--- Start of Supplied passage ---

When Peter Oborne first arrived in Pakistan, he expected a ‘savage’ backwater scarred by terrorism.
Years later, he describes the Pakistan that is barely documented – and that he came to fall in love with
It was my first evening in Pakistan. My hosts, a Lahore banker and his charming wife, wanted to show me the sights, so they took me to a restaurant on the roof of a town house in the Old City.
My food was delicious, the conversation sparky – and from our vantage point we enjoyed a perfect view of the Badshahi Mosque, which was commissioned by the emperor Aurangzeb in 1671.
It was my first inkling of a problem. I had been dispatched to write a report reflecting the common perception that Pakistan is one of the most backward and savage countries in the world. This attitude has been hard-wired into Western reporting for years and is best summed up by the writing of the iconic journalist Christopher Hitchens. Shortly before he died last December, Hitchens wrote a piece in Vanity Fair that bordered on racism.
Pakistan, he said, was “humourless, paranoid, insecure, eager to take offence and suffering from self-righteousness, self-pity and self-hatred”. In summary, asserted Hitchens, Pakistan was one of the “vilest and most dangerous regions on Earth”.

--- End of Supplied passage ---
--- Start of Provided information ---

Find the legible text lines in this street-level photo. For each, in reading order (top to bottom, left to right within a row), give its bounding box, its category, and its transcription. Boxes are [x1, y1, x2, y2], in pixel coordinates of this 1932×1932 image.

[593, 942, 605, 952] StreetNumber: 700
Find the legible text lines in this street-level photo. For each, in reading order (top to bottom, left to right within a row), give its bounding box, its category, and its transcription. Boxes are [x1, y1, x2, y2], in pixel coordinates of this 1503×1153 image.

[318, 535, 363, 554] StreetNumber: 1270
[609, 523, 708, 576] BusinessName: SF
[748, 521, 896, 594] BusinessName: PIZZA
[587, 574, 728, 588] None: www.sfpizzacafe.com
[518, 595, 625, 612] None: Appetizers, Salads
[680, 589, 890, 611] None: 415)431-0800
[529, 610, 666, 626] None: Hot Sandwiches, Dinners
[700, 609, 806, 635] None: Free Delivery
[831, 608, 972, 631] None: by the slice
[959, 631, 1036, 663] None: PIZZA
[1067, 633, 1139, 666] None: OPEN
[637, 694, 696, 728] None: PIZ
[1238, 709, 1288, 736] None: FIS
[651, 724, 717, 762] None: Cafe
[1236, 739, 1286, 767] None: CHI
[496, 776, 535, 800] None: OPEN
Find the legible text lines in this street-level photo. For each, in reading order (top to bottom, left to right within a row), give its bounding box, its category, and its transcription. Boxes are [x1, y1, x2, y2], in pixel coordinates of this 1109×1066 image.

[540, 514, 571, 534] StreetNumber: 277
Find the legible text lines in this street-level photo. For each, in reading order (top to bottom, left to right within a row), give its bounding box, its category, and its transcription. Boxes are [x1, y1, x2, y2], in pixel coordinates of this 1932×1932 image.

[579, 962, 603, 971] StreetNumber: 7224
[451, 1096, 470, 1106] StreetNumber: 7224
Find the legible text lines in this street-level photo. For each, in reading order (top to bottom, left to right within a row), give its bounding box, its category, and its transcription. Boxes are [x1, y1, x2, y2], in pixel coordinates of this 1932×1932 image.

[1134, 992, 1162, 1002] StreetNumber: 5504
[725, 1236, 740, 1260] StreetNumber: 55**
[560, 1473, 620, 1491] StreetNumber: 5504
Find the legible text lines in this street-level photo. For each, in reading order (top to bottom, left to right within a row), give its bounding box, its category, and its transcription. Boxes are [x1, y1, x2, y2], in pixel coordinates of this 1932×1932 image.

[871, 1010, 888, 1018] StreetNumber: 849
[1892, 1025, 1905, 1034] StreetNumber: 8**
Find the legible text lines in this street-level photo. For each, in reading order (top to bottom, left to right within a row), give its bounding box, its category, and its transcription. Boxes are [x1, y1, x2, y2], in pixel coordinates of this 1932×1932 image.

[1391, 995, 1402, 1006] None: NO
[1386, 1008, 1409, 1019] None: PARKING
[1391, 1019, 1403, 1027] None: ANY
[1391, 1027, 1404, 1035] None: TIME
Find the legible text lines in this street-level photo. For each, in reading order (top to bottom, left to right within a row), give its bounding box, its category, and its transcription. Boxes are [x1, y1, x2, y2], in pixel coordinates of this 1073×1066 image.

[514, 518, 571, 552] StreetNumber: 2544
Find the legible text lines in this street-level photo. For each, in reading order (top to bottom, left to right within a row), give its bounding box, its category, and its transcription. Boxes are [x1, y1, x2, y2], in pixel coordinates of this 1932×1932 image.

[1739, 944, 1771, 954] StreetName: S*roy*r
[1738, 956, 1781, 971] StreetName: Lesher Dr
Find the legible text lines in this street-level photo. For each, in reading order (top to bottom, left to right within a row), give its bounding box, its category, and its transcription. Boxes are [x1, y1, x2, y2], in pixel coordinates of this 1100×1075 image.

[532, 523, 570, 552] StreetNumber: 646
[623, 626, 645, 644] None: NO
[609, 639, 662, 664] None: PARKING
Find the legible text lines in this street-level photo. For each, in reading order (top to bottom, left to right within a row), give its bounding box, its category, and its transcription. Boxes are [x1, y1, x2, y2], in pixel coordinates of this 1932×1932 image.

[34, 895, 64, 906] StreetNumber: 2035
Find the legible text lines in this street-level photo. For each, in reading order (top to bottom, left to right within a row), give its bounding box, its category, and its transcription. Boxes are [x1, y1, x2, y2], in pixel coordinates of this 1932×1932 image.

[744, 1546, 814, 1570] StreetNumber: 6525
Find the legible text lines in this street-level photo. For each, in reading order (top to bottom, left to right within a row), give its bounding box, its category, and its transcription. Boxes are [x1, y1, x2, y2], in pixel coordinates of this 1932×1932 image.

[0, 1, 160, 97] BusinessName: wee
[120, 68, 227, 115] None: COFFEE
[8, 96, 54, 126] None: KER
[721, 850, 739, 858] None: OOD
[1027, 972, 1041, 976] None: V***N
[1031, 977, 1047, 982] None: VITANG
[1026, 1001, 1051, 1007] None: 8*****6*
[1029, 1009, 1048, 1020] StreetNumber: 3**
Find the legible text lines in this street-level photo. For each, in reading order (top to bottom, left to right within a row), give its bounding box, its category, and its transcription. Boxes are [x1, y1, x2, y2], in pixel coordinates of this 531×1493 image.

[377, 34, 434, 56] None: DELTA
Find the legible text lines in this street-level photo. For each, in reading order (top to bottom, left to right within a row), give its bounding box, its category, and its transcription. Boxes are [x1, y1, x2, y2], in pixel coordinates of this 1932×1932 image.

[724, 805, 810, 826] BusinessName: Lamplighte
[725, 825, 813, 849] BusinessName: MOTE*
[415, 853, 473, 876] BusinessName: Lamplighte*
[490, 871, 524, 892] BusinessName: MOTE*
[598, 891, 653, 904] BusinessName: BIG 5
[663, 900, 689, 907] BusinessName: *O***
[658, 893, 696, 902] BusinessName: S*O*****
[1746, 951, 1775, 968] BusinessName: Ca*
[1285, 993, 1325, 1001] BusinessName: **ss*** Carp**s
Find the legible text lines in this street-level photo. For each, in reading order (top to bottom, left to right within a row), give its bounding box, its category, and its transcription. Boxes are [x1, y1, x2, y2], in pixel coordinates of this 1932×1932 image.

--- End of Provided information ---

- Your tasks -
**A)** Copy the listing word for word, everything from its very start down to the line containing "[593, 942, 605, 952] StreetNumber: 700", with both ends included.
**B)** Carry the article about Pakistan forward from its last sentence.
The listing has nothing to do with the article about Pakistan.

- Solved tasks -
**A)**
Find the legible text lines in this street-level photo. For each, in reading order (top to bottom, left to right within a row), give its bounding box, its category, and its transcription. Boxes are [x1, y1, x2, y2], in pixel coordinates of this 1932×1932 image.

[593, 942, 605, 952] StreetNumber: 700

**B)**
Since my first night in that Lahore restaurant I have travelled through most of Pakistan, got to know its cities, its remote rural regions and even parts of the lawless north. Of course there is some truth in Hitchens’s brash assertions. Since 2006 alone, more than 14,000 Pakistani civilians have been killed in terrorist attacks. The Pakistan political elite is corrupt, self-serving, hypocritical and cowardly – as Pakistanis themselves are well aware. And a cruel intolerance is entering public discourse, as the appalling murder last year of minorities minister Shahbaz Bhatti after he spoke out for Christians so graphically proves. Parts of the country have become impassable except at risk of kidnap or attack.
Yet the reality is far more complex. Indeed, the Pakistan that is barely documented in the West – and that I have come to know and love – is a wonderful, warm and fabulously hospitable country. And every writer who (unlike Hitchens), has ventured out of the prism of received opinion and the suffocating five-star hotels, has ended up celebrating rather than denigrating Pakistan.
A paradox is at work. Pakistan regularly experiences unspeakable tragedy. The most recent suicide bombing, in a busy market in northwestern Pakistan, claimed 32 lives and came only a month after another bomb blast killed at least 35 people in the Khyber tribal district on January 10. But suffering can also release something inside the human spirit. During my extensive travels through this country, I have met people of truly amazing moral stature.
Take Seema Aziz, 59, whom I met at another Lahore dinner party, and who refuses to conform to the Western stereotype of the downtrodden Pakistani female. Like so many Pakistanis, she married young: her husband worked as a manager at an ICI chemical plant. When her three children reached school age, she found herself with lots of time on her hands. And then something struck her.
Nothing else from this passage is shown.